▸ **Source extract**
═══

Question

Choose the correct answer.
The value of ${\int }_0^{\frac{\pi }{2}}log\left(\frac{4+3sinx}{4+3cosx}\right)dx$ is
(a) 2 (b) $\frac{3}{4}$ (c) zero (d) -2

Answer 1

Let $I={\int }_0^{\frac{\pi }{2}}log\left(\frac{4+3sinx}{4+3cosx}\right)dx\Rightarrow I={\int }_0^{\frac{\pi }{2}}log\left(\frac{4+3sin(\frac{\pi }{2}-x)}{4+3cos(\frac{\pi }{2}-x)}\right)dx[\because {\int }_0^{a}f(x)dx={\int }_0^{a}f(a-x\left)dx\right]\Rightarrow I={\int }_0^{\frac{\pi }{2}}log\left(\frac{4+3cosx}{4+3sinx}\right)dx[\because sin(\frac{\pi }{2}-x)=\text{cos x and cos}(\frac{\pi }{2}-x)=sinx]$
On adding Eqs. (i) and (ii) we get
$2I={\int }_0^{\frac{\pi }{2}}[log\left(\frac{4+3sinx}{4+3cosx}\right)+log\left(\frac{4+3cosx}{4+3sinx}\right)]dx\Rightarrow 2I={\int }_0^{\frac{\pi }{2}}log(\frac{4+3sinx}{4+3cosx}\times \frac{4+3cosx}{4+3sinx})dx[\because logm+logn=logmn]\Rightarrow 2I={\int }_0^{\frac{\pi }{2}}log1dx\Rightarrow 2I={\int }_0^{\frac{\pi }{2}}0dx$
$I=0$
$\text{Hence the correct option is (c)}$

═══

▸ **Data supplied**

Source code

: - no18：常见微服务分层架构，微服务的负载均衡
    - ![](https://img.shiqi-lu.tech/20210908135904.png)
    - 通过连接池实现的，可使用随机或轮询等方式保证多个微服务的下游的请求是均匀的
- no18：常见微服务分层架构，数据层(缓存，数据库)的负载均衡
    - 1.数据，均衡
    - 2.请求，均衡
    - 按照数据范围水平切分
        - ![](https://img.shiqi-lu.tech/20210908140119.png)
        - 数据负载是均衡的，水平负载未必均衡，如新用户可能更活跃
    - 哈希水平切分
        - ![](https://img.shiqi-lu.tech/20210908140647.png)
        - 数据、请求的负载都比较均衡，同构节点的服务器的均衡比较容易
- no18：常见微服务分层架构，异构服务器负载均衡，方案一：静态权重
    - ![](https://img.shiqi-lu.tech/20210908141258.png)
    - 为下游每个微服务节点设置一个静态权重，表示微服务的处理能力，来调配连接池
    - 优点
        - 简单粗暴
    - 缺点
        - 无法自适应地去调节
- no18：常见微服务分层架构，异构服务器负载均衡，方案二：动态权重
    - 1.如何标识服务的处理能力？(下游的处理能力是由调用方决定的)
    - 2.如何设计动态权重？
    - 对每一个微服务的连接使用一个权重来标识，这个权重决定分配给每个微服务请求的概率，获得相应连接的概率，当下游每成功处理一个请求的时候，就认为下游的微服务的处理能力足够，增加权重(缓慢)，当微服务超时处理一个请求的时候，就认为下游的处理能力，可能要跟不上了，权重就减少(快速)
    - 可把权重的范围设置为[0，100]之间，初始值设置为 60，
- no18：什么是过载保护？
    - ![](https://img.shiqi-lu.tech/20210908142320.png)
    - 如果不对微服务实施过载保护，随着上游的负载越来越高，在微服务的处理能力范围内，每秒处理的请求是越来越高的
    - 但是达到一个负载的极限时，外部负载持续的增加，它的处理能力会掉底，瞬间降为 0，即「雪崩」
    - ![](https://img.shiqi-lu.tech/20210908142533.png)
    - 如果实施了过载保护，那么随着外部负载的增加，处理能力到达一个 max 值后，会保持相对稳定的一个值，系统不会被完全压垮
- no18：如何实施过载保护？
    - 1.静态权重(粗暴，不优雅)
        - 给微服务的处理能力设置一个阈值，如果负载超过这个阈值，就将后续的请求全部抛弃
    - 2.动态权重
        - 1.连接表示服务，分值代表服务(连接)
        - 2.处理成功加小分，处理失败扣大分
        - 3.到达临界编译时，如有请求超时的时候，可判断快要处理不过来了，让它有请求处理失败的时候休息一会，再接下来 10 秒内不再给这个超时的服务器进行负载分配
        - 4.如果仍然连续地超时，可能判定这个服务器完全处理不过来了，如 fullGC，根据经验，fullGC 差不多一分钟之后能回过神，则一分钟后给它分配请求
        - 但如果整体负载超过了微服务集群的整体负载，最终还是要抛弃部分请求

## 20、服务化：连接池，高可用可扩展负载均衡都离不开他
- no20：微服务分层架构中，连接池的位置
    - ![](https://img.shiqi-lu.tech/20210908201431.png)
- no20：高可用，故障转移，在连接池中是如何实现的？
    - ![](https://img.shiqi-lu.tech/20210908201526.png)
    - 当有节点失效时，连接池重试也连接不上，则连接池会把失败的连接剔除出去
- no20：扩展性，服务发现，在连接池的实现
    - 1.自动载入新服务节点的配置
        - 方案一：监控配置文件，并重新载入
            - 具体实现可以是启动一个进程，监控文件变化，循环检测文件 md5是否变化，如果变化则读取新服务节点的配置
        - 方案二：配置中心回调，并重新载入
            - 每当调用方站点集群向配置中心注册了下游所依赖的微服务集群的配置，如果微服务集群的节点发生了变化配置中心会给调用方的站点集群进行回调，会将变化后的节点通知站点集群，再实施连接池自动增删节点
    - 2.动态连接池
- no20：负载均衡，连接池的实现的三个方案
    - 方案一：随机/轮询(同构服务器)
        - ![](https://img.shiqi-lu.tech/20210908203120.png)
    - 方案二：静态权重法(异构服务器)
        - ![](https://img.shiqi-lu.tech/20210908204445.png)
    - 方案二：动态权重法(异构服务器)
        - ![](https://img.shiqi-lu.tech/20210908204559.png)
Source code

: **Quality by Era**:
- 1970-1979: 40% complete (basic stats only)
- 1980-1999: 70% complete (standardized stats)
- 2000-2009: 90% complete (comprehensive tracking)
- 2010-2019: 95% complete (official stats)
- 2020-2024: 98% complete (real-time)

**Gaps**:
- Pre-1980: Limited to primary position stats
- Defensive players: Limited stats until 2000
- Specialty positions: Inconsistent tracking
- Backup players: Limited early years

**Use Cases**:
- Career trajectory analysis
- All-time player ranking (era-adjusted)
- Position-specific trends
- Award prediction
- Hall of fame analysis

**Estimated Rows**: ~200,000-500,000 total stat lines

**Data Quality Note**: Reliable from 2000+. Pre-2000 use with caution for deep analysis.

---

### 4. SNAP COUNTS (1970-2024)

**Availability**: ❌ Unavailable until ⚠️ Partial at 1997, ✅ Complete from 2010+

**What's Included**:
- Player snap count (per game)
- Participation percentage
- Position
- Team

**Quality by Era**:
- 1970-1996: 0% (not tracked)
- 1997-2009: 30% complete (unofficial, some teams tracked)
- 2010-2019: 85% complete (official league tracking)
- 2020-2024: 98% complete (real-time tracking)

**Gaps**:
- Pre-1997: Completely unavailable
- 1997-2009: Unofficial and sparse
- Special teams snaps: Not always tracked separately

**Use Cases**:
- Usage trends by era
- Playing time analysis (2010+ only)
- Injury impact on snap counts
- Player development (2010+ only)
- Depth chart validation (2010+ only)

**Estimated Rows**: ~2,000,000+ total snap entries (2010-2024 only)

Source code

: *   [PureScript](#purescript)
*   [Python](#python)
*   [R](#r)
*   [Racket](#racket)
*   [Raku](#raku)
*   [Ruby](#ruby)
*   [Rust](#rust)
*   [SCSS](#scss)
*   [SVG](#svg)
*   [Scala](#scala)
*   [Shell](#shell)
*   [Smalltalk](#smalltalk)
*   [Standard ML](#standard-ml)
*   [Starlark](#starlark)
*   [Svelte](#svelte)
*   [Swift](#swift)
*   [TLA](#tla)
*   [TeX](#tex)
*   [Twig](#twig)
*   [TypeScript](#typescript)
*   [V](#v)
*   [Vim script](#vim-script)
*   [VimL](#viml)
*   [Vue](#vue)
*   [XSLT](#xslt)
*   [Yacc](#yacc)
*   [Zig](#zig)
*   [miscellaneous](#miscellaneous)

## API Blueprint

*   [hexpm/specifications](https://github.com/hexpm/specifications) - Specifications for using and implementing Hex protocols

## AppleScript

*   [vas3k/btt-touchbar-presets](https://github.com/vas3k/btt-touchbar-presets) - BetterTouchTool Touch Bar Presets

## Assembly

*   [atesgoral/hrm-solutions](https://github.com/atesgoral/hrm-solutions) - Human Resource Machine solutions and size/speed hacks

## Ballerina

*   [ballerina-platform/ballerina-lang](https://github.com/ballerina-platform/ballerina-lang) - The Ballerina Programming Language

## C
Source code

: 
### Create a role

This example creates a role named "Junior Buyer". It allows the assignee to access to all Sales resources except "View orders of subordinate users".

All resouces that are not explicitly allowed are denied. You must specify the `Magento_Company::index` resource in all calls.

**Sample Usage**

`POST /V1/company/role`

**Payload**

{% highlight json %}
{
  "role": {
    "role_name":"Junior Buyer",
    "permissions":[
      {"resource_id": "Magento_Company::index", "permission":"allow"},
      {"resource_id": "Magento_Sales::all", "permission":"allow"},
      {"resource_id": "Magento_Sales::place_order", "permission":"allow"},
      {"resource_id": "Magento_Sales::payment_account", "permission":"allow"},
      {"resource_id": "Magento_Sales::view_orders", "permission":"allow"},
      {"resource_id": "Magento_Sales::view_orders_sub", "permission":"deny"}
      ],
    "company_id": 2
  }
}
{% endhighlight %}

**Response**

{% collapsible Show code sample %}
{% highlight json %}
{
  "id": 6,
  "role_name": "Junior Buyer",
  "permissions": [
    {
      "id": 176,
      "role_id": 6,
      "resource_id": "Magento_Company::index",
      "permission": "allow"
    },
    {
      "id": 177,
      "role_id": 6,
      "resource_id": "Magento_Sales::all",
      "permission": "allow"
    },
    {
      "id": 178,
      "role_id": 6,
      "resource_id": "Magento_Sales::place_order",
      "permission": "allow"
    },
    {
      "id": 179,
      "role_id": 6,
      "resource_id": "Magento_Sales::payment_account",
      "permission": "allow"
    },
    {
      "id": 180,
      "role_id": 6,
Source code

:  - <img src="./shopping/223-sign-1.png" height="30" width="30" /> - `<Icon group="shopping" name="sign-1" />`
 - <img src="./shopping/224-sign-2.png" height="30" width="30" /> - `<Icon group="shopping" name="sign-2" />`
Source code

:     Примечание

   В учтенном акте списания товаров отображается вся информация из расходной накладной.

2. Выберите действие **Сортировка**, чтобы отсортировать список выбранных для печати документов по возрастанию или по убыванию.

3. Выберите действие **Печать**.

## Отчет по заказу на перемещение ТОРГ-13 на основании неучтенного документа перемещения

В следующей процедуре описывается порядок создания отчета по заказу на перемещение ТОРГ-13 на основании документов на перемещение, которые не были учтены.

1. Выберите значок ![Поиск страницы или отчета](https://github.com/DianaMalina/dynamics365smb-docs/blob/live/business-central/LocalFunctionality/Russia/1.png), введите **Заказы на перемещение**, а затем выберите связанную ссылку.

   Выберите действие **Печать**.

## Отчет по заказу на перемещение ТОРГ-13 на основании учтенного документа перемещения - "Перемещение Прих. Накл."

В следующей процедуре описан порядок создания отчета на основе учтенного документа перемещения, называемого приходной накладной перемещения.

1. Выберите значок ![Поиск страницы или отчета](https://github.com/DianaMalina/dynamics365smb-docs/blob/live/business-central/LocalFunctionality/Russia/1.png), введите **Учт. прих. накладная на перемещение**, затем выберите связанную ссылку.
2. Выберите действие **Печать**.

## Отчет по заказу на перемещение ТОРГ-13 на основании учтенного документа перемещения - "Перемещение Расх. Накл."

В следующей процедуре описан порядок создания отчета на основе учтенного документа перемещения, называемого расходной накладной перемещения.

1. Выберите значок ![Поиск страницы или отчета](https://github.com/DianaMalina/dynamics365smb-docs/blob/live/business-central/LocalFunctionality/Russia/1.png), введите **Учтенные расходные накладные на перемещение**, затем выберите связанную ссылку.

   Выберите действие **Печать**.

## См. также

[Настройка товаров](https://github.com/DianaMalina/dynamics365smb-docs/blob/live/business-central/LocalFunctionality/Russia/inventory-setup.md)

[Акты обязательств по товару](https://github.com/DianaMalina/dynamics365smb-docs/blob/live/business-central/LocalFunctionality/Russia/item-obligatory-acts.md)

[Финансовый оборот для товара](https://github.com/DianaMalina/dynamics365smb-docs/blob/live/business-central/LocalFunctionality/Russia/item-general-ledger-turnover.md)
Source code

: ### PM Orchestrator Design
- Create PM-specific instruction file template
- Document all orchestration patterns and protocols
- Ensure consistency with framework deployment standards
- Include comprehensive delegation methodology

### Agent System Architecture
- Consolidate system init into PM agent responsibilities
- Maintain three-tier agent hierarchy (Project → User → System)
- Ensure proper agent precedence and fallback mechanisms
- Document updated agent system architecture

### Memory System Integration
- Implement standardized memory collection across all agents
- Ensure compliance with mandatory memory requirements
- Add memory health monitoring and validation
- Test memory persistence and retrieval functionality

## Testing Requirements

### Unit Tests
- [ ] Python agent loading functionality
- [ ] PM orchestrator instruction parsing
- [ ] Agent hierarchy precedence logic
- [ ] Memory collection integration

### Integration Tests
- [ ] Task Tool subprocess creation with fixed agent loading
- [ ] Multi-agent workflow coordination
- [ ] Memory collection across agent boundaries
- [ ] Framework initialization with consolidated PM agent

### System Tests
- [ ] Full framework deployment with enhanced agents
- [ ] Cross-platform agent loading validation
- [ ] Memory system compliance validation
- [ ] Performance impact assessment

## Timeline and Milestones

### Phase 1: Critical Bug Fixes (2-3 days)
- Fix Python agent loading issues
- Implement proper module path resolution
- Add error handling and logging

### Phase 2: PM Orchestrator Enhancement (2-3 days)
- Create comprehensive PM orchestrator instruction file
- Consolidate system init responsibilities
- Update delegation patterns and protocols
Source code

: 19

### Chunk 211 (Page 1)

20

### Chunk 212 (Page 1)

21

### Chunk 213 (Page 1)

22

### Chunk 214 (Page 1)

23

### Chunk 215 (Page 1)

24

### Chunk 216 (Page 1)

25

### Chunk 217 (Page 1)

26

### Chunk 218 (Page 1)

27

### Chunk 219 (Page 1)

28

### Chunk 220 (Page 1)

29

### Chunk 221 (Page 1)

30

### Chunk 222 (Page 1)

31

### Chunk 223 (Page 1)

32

═══

▸ **Exercise brief**
Which answer choices, with their letters, does the integral problem above offer?

▸ **Solution for this problem**
(a) 2
(b) 3/4
(c) zero
(d) -2